* [Task item] Could you write out the excerpt again, beginning at the words "The same British" and stopping after "the Palestine Mandate.", and swap "British Government" for "government in London"?

* [Excerpt provided]

__________

We round on Churchill in 1922 for his White Paper, and we hoist him on our paltforms in 1929 for denouncing Passfield’s White Paper. We cheer the descendants of Antiochus, of Titus, of Torquemada because they denounce their moral descendant Hitler. We would do the same for the descendants of Pharaoh. We judge an Emperor like Titus by his single act of destroying the Temple, and leave all else of his life and rule out of account. We dismiss a great sociologist and humanitarian like Pass-field, who might have been mistaken but certainly was sincere, as the Butcher of Hebron. Even his wife, who had nothing to do with his policy, was dragged through the mire and denounced on no ground whatever as an anti-Semite. As for Luke, nothing worse has been said even of Hitler. Sir John Chancellor, who came from Rhodesia with golden opinions from the Rhodesian Jews, because his term of administration in Palestine was unfortunate to Jewish aspirations, goes down to history as an anti-Semite. Even so good a friend of Zionism as Lord Snell has been shouted down on a Zionist platform. We ignore all else in Balfour save the Balfour Declaration. We have forgotten Ireland’s “Bloody Balfour.” And we do the same for Cromwell because he readmitted Jews to England, and never stop to think of the Irish “Curse of Cromwell.”

The veriest blackguard in history who has said a kind word to us becomes a saint, and a saint who has dared to question something done by Jews is sent down to history as a villain.

And yet we sometimes forget. As with Churchill. Who now remembers Sir Ronald Storrs as the “Bloody Storrs” of the 1921 pogrom? Or thinks of the howl of execration that went up that year against Sir Austen Chamberlain (now England’s noble spokesman against Hitler), when he told Parliament in the name of the Government that the 1921 disturbances “were of an insignificant character”?

The same British Government to which Jews now confidently appeal was in 1929 assailed by the Jews of the world as a gang of murderers. There was actually talk of taking Britain to The Hague International Court to be spanked. And even now there are Jews who insist that the new outbreaks in Palestine were engineered by the British Government to provide it with an argument against increasing Jewish immigration to Palestine, on the ground of alleged insecurity. The very League of Nations to which Jews now turn with gratitude was denounced in 1925 when its Mandates Commission doubted the possibility of reconciling the two parts of the Palestine Mandate.

The things that hurt or benefit Jews are very important to Jews, but we must not judge the entire universe by that standard. We must try to stop imputing to those opposed to us all villainies, deceiving ourselves into thinking them knaves and fools.

We must realize that in this world the struggle is most often between two rights, or rather between two vital ideas compounded, like everything else, of a combination of good and bad, and not between all good on one side and all bad on the other.

__________

(Saved entries)
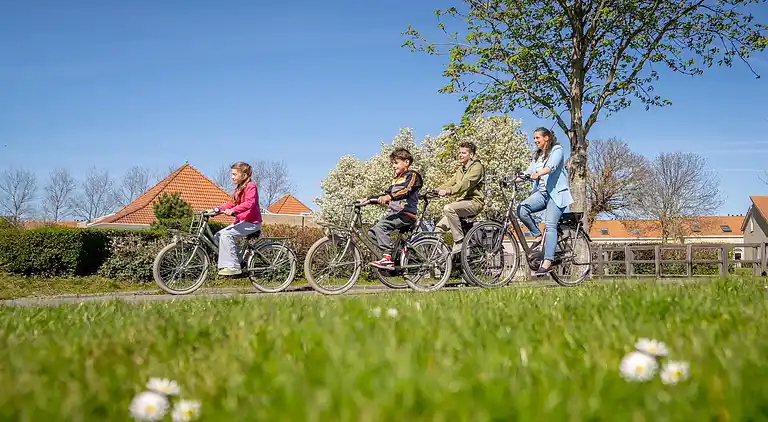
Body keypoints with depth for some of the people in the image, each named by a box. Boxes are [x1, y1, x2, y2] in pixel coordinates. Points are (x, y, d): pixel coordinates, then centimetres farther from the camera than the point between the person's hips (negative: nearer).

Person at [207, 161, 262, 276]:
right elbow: (232, 203, 19)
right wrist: (217, 209, 6)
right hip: (241, 221, 10)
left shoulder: (251, 186, -11)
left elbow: (249, 203, -27)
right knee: (217, 236, 1)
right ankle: (236, 261, 4)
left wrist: (233, 210, -39)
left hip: (251, 223, -10)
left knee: (226, 234, -26)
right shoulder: (239, 188, 20)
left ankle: (233, 266, -26)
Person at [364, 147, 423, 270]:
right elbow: (387, 194, 25)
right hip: (393, 213, 9)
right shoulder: (396, 179, 27)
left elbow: (406, 192, -19)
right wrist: (368, 199, 13)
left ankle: (387, 259, -29)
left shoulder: (412, 175, -1)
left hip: (406, 214, -9)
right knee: (372, 233, -5)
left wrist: (388, 197, -33)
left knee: (381, 226, -28)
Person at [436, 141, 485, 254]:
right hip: (462, 203, 9)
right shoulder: (460, 170, 24)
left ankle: (460, 242, -30)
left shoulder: (477, 167, -5)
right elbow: (450, 183, 13)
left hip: (473, 202, -9)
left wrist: (448, 191, -36)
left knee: (448, 208, -34)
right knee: (438, 228, -4)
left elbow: (466, 183, -22)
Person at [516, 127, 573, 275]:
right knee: (522, 209, -21)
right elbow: (530, 170, 10)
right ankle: (537, 235, -2)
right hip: (541, 192, 6)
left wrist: (538, 174, -38)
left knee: (550, 225, -17)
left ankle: (547, 262, -21)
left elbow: (551, 167, -20)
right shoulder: (537, 155, 23)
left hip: (556, 192, -6)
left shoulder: (557, 149, 0)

__________

* [Answer]
The same government in London to which Jews now confidently appeal was in 1929 assailed by the Jews of the world as a gang of murderers. There was actually talk of taking Britain to The Hague International Court to be spanked. And even now there are Jews who insist that the new outbreaks in Palestine were engineered by the government in London to provide it with an argument against increasing Jewish immigration to Palestine, on the ground of alleged insecurity. The very League of Nations to which Jews now turn with gratitude was denounced in 1925 when its Mandates Commission doubted the possibility of reconciling the two parts of the Palestine Mandate.